According to Reuters, companies in transportation, chemical and power sectors reported a rise in profit in the January-November period, while firms in oil, petrochemicals and building materials - or a vast majority of them - saw a drop in earnings. Firms in steel, coal and non-ferrous metal sectors continued to suffer losses.

"The downward pressure on economic operations remains relatively big, although there are signs of warming up in some indicators," the ministry said.

This optimism is, however, entirely baseless and we are confident that Chinese corporate profitability is set to go from bad to even worse. The reason for that is that at current commodity prices and production, virtually all of China's steel industry is loss-making, while over half of commodity companies with debt do not have the funds to make even one coupon payment.

While the logical response to plunging profits would be for the government to enforce a strict discipline for excess capacity reduction, Beijing has been unwilling to do this, afraid of the outcome from the resulting surge in corporate defaults.

As Credit Suisse notes, "although we have seen more default announcements since (including three SOEs) [the March 2014 first ever corporate default of Chaorisolar], both the number and magnitude of Chinese defaults are lower than one would expect (only seven this year) given the size of the corporate sector, Chinese debt market and scale of uneconomic production, particularly in basic material industries.

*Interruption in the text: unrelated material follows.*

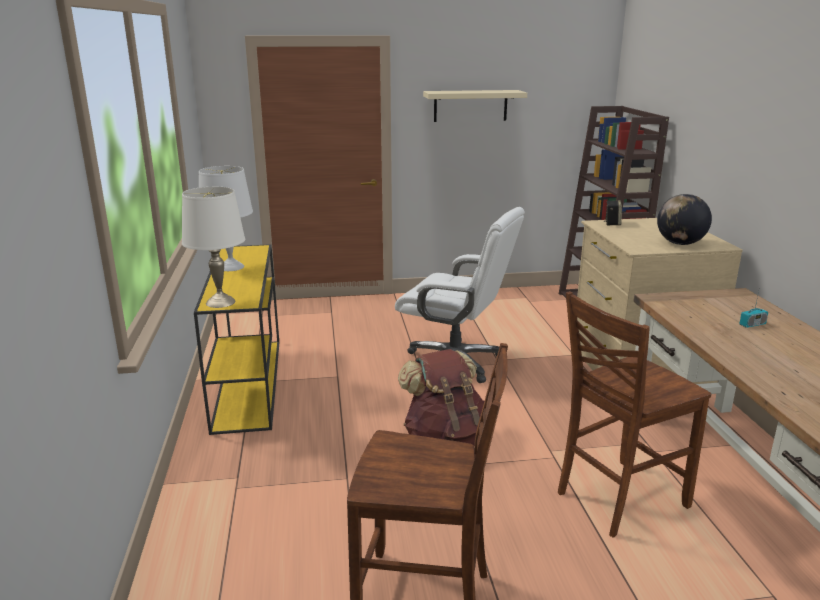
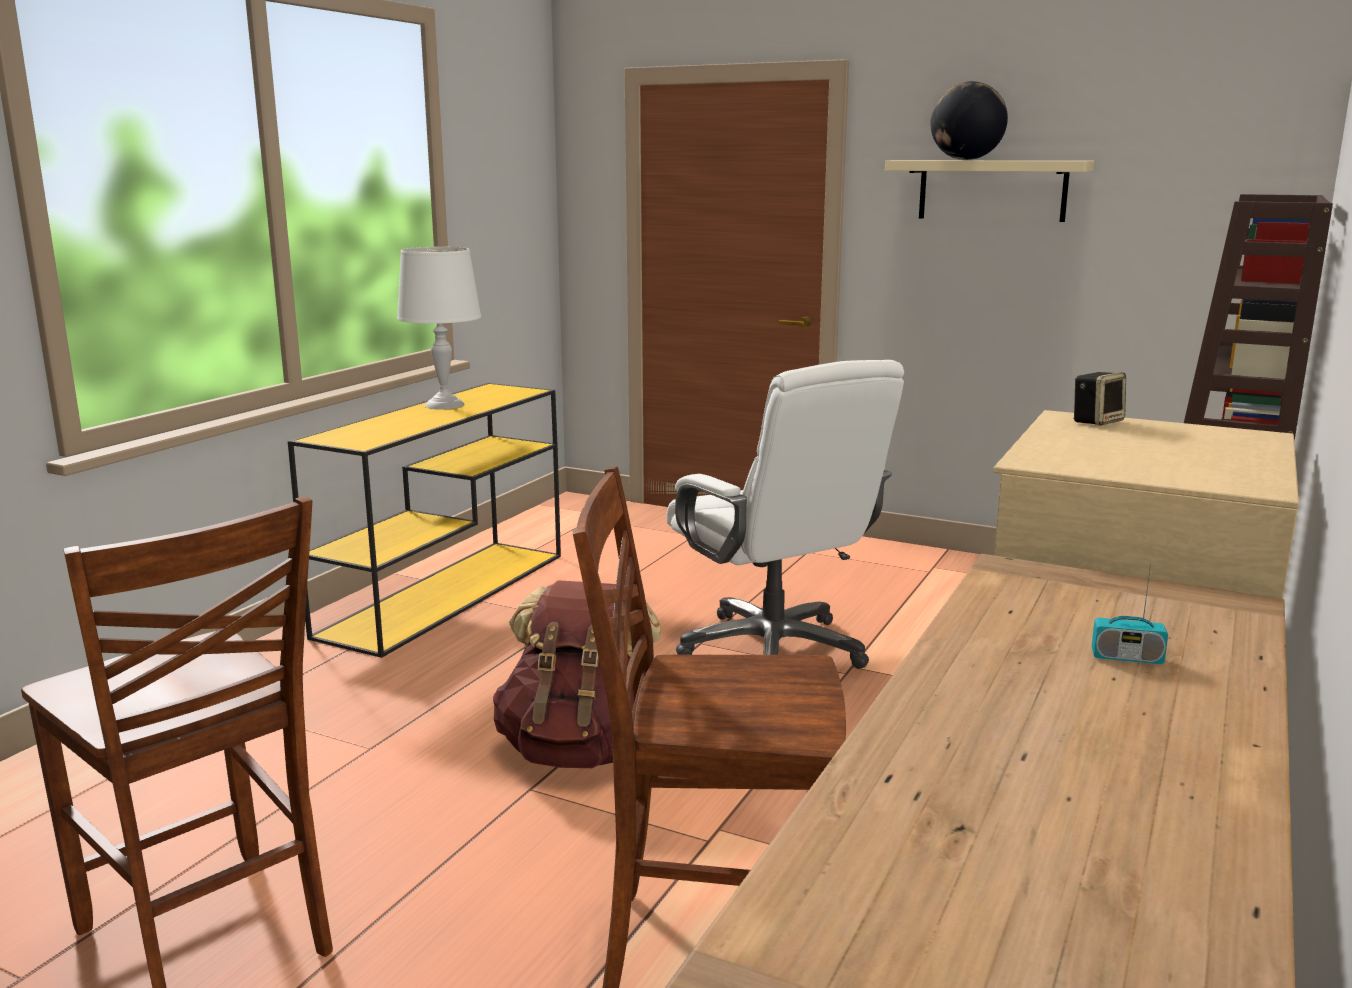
camera: 35 degrees right, 5 degrees down
white table lamp [182,187,245,308] -> none
globe [657,194,712,245] -> globe moved to [931,81,1008,160]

Of 17 bond defaults since then, only four involved SOEs. In fact we only find three unresolved defaults (Tianwei, Yingli and Sinosteel), and of these only one (Tianwei) resulted in a closure of capacity."

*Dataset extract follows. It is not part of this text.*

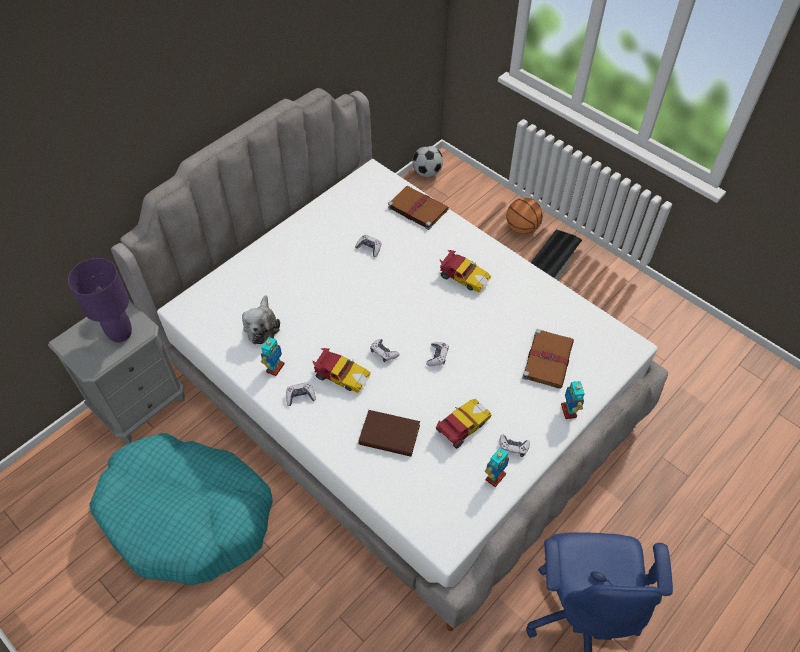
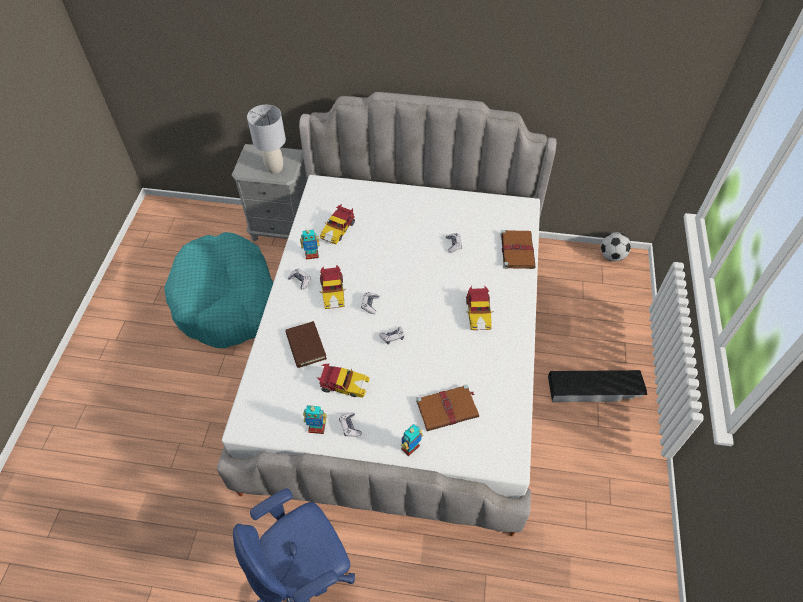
camera: 55 degrees right, 0 degrees up
purple table lamp [68,258,132,342] -> grey table lamp [247,105,286,174]
plush toy [242,295,280,344] -> toy car [320,204,355,244]
basketball [506,198,543,234] -> none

CS' conclusion is that China, like Japan back during its peak bubble days, is operating a policy of employment maximisation at the expense of profit maximisation, and therefore appears unwilling to shut down excess capacity. This assures a continued decline in profits.

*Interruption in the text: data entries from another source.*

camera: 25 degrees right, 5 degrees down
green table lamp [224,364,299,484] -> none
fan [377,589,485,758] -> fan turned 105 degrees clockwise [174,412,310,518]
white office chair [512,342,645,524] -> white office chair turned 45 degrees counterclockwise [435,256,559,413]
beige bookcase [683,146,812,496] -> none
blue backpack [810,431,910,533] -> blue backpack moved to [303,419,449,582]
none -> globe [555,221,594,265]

Meanwhile, as SOE profits continue to deteriorate at the expense of maximizing jobs and employment (recall the biggest threat facing China is a working class insurrection, or simply said, "lower and middle-class revolution") debt at these same SOEs just hit a new record high: according to the same FinMin numbers, total SOE debt rose by CNY393 billion to CNY78.3 trillion, or over $12 trillion - well above 100% of total Chinese GDP.

While hardly as dramatic as the unprecedented CNY5.9 trillion surge in September (duly noted in "Did Something Just Snap In China: Total SOE Debt Rises By $1 Trillion In One Month"), the trend of declining profits (and cash flows) coupled with debt rising to new record highs month after month, assures a head-on collision with financial reality which will leave many debtor and creditor casualties, both metaphorically and literally.

The question, just like the main question involving the US stock market, is how much longer can this unsustainable divergence continue?